Suzanne urges Rylan to share the story of the rooster.
“We raised chickens and my chicken’s name was Tynan,” he says. “It was a male rooster; he kind of ruled the yard. I loved that chicken. But it crowed all the time….”
When neighbors in the apartment complex started to complain, Suzanne had two options: find a new home for Tynan or get him “de-crowed.” She knew Rylan would be heartbroken to lose his rooster, so she drove across town to the only vet who would perform the procedure and spent $250 to have it done.
“A new chicken would have been $5,” Trevor says.
“It made this pathetic sound afterward,” adds Suzanne, mimicking the scratchy, but much subdued, noise.
As Rylan and Trevor finished college, they came back to the family’s schools to teach. Then Trevor met Heather…“and we absorbed her!” Michael says.
Rylan actually met Heather first, at an evening acting studio. When Rylan told his family how much fun the class was, Suzanne and Trevor decided to give it a try. They invited Heather to visit the middle school campus; she fell in love. And not just with Trevor.
“I saw the animals, the open space in the classrooms, instruments like pianos and drums…and even though there were apartments surrounding us it felt very secluded, like we had our own farm. It’s fresh and clean; you can smell the flowers and the animals. I fell in love with the whole environment. I thought this would be the perfect place to work.” She also was intrigued by “this whole ‘working as a family’ thing.”
“And now you’re trapped!” her husband adds.
Her next contribution will be the baby son she and Trevor are expecting in August.

Heather and Trevor Woodford. Photo by Daniel Friedman.
“The baby will come to work with me,” she says. Her mother-in-law/boss is just fine with that. The school already has a resident baby in Zachary, the son of a former student-turned-teacher.
“You shouldn’t have to choose between having a career and being a great mother,” Suzanne says. “Our society needs to support each other as a community. Having Zachary here has never been a disturbance. The other children adore him. And the [students’] families have been very supportive.

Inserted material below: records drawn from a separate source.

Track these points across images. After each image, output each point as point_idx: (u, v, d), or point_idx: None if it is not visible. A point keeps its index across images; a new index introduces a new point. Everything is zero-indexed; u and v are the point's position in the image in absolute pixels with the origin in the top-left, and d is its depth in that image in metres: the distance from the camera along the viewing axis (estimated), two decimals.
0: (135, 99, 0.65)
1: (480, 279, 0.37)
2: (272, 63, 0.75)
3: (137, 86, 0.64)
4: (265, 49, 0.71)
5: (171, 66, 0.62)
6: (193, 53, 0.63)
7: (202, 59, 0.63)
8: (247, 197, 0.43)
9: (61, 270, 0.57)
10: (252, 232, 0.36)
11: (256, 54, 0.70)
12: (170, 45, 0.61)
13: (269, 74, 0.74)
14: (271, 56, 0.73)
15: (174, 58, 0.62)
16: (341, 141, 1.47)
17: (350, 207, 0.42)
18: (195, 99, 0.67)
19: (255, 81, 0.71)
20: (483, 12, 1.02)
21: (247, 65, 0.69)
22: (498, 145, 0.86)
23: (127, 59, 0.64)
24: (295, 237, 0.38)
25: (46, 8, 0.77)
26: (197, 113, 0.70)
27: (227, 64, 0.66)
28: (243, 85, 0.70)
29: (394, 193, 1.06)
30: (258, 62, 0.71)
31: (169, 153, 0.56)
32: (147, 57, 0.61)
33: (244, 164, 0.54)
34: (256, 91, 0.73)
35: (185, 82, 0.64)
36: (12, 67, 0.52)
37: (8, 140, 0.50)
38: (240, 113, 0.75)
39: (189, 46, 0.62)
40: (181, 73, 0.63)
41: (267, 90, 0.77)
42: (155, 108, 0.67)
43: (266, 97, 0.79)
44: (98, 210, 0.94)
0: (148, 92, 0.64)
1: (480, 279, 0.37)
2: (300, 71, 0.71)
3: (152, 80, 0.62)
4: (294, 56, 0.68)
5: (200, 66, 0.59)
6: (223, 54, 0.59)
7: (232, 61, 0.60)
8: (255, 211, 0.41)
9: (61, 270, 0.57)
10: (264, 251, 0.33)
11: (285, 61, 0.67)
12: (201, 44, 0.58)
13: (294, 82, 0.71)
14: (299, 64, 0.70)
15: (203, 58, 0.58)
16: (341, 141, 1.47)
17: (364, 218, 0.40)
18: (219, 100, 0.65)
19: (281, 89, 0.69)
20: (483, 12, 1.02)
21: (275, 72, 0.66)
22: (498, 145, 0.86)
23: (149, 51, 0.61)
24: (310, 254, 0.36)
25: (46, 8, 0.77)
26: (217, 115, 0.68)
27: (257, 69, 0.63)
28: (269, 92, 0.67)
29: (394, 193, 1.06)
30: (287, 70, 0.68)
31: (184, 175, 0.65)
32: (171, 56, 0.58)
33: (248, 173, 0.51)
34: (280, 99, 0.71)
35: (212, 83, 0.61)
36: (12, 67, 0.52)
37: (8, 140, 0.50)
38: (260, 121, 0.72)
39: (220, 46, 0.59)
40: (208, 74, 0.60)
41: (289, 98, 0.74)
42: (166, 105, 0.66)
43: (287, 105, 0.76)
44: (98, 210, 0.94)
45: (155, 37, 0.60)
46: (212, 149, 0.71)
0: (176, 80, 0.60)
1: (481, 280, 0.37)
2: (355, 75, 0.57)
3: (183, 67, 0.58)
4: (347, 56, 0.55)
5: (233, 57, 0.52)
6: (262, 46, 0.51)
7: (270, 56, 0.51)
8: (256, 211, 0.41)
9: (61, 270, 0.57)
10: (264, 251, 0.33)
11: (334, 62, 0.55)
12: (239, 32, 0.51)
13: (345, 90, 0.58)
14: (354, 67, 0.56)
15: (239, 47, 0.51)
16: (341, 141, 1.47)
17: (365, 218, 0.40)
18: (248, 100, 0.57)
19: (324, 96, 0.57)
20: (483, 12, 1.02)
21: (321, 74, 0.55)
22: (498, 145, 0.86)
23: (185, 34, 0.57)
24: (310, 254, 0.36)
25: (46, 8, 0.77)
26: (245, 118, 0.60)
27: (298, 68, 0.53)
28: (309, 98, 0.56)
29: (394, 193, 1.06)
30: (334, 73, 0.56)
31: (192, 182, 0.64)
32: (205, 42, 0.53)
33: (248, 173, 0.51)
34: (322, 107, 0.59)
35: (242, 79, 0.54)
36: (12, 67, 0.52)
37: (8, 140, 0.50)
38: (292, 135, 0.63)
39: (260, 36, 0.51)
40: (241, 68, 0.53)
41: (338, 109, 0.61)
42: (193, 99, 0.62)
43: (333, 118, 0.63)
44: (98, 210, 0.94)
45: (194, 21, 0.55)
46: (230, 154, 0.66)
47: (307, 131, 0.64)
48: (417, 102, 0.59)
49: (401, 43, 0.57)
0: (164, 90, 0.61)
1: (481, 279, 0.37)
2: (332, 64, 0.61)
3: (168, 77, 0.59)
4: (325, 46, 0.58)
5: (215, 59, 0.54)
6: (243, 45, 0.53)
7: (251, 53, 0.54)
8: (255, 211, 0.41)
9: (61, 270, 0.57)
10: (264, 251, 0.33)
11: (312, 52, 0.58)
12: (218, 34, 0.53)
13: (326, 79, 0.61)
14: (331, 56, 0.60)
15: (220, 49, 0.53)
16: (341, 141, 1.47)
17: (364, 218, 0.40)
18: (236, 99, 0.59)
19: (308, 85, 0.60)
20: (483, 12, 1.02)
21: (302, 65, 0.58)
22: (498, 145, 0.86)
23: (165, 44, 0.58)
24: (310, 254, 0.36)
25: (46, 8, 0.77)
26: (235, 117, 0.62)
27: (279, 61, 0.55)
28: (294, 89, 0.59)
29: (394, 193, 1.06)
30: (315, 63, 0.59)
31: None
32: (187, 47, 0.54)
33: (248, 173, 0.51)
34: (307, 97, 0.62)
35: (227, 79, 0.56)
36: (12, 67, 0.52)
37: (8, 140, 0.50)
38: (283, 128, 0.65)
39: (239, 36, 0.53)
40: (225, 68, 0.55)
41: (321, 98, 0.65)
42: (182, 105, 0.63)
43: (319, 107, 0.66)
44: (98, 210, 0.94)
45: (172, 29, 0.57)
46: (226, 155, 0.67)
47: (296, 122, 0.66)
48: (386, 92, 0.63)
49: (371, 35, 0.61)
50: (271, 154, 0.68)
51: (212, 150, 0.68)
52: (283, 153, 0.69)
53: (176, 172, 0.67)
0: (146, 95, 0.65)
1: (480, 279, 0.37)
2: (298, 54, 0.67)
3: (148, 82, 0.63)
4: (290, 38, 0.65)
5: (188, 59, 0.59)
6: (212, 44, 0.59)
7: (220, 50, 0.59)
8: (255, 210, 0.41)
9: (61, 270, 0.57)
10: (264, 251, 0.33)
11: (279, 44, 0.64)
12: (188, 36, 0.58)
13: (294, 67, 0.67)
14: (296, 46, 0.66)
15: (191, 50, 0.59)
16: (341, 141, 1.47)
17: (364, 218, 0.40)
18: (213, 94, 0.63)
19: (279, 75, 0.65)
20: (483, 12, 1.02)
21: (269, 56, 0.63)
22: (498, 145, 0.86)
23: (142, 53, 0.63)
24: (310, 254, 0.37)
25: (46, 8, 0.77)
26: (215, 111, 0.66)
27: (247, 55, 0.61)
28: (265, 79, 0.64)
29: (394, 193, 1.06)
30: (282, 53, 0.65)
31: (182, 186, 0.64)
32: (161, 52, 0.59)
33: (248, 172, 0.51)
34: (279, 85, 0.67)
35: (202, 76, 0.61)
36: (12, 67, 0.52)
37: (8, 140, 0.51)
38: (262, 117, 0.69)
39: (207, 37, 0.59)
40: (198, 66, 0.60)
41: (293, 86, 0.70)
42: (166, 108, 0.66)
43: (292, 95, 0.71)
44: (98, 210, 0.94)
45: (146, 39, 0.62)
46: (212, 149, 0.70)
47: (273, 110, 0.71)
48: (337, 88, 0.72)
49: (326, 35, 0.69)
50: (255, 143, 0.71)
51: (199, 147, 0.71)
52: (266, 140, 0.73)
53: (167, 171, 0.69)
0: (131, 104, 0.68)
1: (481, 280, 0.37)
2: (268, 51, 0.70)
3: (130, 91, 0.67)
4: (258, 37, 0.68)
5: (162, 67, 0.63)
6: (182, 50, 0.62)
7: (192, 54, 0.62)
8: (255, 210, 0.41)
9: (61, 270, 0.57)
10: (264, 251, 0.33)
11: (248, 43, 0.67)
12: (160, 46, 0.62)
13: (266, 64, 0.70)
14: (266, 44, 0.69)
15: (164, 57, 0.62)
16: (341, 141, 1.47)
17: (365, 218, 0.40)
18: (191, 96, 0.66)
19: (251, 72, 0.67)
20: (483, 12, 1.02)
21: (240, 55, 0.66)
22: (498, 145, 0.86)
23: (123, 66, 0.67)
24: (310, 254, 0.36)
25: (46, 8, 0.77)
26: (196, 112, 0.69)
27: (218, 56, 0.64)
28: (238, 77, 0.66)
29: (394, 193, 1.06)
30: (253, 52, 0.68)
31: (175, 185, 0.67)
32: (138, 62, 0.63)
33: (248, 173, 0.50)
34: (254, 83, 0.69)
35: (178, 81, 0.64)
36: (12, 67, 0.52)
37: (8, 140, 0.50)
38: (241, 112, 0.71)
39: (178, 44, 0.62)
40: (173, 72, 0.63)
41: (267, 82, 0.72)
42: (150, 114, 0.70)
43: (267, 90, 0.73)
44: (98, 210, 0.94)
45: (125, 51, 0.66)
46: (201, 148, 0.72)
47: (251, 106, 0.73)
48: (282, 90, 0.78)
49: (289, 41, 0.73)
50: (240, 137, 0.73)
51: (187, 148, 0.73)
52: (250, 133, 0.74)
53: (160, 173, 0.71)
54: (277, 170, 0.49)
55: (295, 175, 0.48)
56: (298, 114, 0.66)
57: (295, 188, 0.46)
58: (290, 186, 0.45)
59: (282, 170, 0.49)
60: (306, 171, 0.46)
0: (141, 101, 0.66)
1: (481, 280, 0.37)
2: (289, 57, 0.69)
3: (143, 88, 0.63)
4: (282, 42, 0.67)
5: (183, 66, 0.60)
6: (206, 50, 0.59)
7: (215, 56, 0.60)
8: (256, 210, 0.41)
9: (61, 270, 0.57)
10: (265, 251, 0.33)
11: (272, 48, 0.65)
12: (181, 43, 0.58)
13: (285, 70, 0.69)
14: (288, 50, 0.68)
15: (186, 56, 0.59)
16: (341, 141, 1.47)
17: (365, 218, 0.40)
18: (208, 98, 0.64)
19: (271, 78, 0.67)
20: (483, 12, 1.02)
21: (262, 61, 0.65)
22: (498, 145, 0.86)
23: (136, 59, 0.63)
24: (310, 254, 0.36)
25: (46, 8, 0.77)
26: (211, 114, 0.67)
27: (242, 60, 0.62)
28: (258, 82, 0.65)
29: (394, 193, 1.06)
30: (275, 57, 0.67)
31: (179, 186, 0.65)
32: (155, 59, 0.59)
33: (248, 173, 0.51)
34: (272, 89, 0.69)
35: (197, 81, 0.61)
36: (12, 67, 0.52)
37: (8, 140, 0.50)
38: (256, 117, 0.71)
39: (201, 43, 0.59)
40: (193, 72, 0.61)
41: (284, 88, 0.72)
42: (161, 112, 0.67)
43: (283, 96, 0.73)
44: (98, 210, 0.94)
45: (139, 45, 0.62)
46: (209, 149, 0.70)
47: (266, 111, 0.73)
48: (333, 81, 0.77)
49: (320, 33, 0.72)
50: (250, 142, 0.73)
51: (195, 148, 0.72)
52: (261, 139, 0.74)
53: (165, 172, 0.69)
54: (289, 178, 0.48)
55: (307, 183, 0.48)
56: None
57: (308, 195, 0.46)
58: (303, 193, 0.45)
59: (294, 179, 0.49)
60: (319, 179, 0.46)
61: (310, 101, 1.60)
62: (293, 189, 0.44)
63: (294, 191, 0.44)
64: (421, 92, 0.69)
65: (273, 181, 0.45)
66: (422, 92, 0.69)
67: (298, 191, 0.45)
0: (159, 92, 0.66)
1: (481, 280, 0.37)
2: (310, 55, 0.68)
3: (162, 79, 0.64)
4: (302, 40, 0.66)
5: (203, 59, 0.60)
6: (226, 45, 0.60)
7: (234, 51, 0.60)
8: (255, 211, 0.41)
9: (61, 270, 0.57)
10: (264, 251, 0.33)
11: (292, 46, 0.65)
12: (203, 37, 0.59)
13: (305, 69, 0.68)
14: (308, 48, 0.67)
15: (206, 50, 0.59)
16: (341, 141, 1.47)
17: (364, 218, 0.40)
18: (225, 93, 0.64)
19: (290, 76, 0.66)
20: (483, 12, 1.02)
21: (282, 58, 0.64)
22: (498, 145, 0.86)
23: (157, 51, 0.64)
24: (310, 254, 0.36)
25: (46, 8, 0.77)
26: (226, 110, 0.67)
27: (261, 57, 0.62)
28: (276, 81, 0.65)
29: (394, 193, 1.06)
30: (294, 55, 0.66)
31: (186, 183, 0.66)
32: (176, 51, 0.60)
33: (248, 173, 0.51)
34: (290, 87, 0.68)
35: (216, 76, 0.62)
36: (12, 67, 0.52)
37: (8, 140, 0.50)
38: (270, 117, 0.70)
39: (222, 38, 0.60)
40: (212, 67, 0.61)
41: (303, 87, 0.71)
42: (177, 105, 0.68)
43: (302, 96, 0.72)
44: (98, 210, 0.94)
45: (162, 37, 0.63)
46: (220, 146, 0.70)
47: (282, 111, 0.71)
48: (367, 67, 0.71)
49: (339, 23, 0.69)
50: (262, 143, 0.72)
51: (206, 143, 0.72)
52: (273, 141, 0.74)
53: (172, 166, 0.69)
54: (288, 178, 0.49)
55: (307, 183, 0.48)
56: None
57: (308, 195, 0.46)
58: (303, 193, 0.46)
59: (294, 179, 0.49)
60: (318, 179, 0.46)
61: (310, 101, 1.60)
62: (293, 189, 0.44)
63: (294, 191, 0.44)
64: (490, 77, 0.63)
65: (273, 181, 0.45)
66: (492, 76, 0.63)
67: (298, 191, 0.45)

Practical life is very much a part of Montessori teaching.”
Most adult children couldn’t imagine spending so much time with their parents. These five adults get along so well that they even take vacations together! So you can’t help but ask, “What’s your secret?”
“We never really had those typical teen years…we never rebelled,” Trevor begins. Heather picks up from there.

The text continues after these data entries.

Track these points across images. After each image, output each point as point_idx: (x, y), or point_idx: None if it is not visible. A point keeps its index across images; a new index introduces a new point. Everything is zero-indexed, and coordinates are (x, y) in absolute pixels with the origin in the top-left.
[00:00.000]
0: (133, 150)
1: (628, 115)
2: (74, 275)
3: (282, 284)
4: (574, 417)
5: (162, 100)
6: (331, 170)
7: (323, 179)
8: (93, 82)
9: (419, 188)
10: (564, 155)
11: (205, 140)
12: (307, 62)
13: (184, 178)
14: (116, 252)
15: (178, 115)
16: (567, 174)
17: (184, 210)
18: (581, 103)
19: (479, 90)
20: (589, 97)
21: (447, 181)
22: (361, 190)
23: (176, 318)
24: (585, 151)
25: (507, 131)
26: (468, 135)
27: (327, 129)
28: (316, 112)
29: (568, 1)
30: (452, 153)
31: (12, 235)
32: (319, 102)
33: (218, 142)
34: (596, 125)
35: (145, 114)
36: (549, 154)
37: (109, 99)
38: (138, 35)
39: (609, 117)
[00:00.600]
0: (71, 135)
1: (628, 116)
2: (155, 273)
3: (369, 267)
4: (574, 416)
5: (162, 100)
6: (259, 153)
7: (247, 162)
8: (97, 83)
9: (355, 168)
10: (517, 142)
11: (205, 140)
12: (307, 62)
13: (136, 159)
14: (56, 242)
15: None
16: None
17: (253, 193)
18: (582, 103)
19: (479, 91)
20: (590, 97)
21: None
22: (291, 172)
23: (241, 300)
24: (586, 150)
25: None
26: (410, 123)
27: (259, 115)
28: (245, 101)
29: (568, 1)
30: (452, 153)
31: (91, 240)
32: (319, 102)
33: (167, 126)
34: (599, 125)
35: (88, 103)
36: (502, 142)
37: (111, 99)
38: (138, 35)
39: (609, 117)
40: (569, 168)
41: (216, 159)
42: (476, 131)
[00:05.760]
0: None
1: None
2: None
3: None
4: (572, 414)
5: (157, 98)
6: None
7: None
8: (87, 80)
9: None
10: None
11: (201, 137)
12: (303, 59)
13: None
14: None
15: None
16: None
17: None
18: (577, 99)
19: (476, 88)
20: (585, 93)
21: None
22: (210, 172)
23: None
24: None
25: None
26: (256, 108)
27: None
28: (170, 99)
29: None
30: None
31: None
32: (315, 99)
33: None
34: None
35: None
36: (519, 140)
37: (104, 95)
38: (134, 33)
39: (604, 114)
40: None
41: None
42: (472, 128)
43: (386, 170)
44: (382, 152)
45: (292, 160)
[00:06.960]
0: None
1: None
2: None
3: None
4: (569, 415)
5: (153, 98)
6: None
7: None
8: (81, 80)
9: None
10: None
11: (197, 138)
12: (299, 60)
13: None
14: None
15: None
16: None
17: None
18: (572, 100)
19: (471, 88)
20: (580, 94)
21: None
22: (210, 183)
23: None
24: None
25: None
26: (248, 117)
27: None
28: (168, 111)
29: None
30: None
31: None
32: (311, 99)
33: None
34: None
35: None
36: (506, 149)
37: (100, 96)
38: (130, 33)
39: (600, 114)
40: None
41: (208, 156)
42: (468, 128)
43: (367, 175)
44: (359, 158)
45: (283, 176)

“Knowing Suzanne and how she and Michael are together, and the way that Suzanne runs this [middle school] program—which is usually when all that stuff starts—she’s upfront with them. She lets them be who they are but she doesn’t let them get away with acting like jerks. Be yourself, experience new things, figure out where you fit in but you still need to be a decent person to other people and you still need to be responsible. It sets the tone. They have freedom…but they have structure and stability.”
The middle school students undertook all the planning and fundraising for a group trip to New York City in March. The primary and intermediate students swashbuckled through “As You Like It” at Chandler Center for the Arts in May. Setting high goals “challenges them, but in a good way,” Suzanne says. “It makes them feel more personally responsible.”

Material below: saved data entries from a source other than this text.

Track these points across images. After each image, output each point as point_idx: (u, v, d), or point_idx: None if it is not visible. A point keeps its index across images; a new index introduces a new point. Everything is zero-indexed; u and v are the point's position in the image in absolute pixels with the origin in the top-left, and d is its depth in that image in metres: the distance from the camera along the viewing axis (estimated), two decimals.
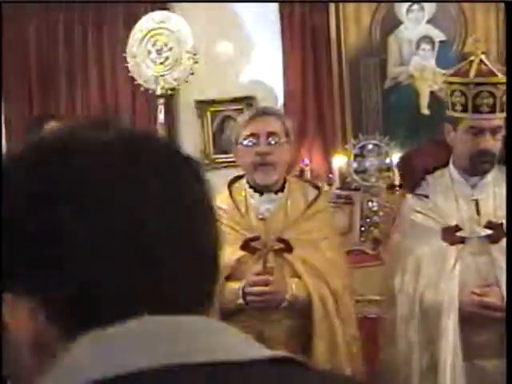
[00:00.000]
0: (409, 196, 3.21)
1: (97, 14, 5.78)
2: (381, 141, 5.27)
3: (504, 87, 2.90)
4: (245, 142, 3.11)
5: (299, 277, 3.09)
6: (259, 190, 3.20)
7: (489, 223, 2.96)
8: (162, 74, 4.40)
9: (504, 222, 2.92)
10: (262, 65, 5.78)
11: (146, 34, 4.46)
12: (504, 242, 2.90)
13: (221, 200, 3.25)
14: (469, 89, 2.95)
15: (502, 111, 2.91)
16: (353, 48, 5.54)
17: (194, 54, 4.57)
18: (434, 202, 3.09)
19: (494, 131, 2.92)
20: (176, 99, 5.92)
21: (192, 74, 4.56)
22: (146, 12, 4.85)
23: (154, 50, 4.41)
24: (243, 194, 3.24)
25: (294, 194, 3.25)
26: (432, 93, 5.46)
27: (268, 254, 3.11)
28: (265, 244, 3.12)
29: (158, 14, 4.57)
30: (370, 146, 5.28)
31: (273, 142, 3.09)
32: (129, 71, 4.49)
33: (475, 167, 3.01)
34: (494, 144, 2.92)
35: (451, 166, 3.09)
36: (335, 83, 5.53)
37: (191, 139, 5.92)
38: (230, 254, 3.09)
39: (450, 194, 3.05)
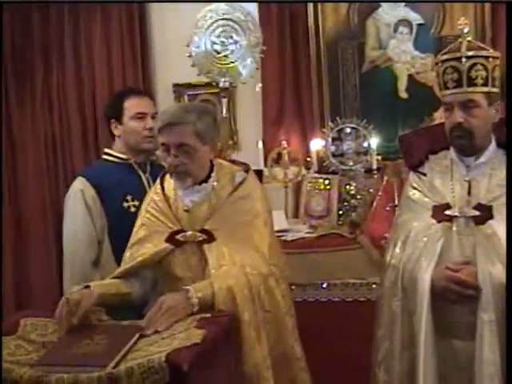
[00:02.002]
0: (411, 173, 3.29)
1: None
2: (358, 124, 5.28)
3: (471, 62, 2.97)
4: (159, 151, 3.16)
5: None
6: None
7: (478, 205, 2.99)
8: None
9: (493, 204, 2.97)
10: None
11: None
12: (489, 224, 2.94)
13: (154, 191, 3.34)
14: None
15: (469, 86, 2.96)
16: (331, 31, 5.51)
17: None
18: (431, 181, 3.16)
19: (463, 106, 2.97)
20: (153, 83, 5.90)
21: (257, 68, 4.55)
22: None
23: (219, 42, 4.35)
24: (172, 186, 3.27)
25: (221, 181, 3.25)
26: (410, 76, 5.45)
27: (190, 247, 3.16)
28: (189, 237, 3.16)
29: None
30: (348, 130, 5.29)
31: (183, 153, 3.07)
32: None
33: (453, 143, 3.08)
34: (467, 118, 2.96)
35: (451, 147, 3.14)
36: (313, 67, 5.51)
37: None
38: (156, 244, 3.19)
39: (447, 174, 3.12)
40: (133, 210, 3.74)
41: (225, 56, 4.38)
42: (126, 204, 3.79)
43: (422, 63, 5.39)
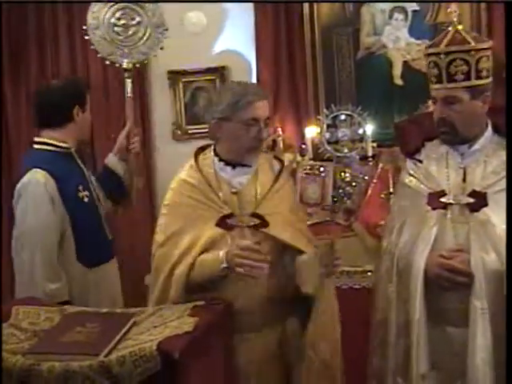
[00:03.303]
0: (407, 160, 3.28)
1: None
2: (353, 111, 5.26)
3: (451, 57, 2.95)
4: (243, 125, 3.08)
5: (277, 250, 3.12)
6: (231, 163, 3.18)
7: (473, 192, 2.99)
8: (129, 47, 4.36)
9: (488, 191, 2.96)
10: (235, 35, 5.73)
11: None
12: (483, 211, 2.94)
13: (188, 175, 3.23)
14: (440, 58, 2.98)
15: (449, 81, 2.95)
16: (326, 18, 5.48)
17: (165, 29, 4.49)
18: (427, 168, 3.16)
19: (444, 101, 2.98)
20: (148, 70, 5.88)
21: (161, 48, 4.50)
22: None
23: (120, 24, 4.35)
24: (212, 167, 3.21)
25: (263, 167, 3.26)
26: (405, 63, 5.44)
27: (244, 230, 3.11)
28: (241, 220, 3.12)
29: None
30: (343, 117, 5.27)
31: (266, 126, 3.12)
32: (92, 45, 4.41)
33: (440, 136, 3.09)
34: (449, 113, 2.97)
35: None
36: (308, 53, 5.48)
37: (163, 110, 5.88)
38: (206, 231, 3.09)
39: (443, 162, 3.12)
40: (86, 200, 3.78)
41: (126, 38, 4.36)
42: (80, 194, 3.78)
43: (418, 50, 5.36)
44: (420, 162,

Planning trips and performing Shakespeare may not have been what Maria Montessori had in mind when she conceived her education philosophy but Suzanne, who started out as a “Montessori purist,” has adapted the curriculum to meet the changing needs of students, society and technology.
“I remember coming across a quote from Maria Montessori that was something like this: ‘If you want to follow my philosophy, you must follow the child,’” she says. Now her children are following her.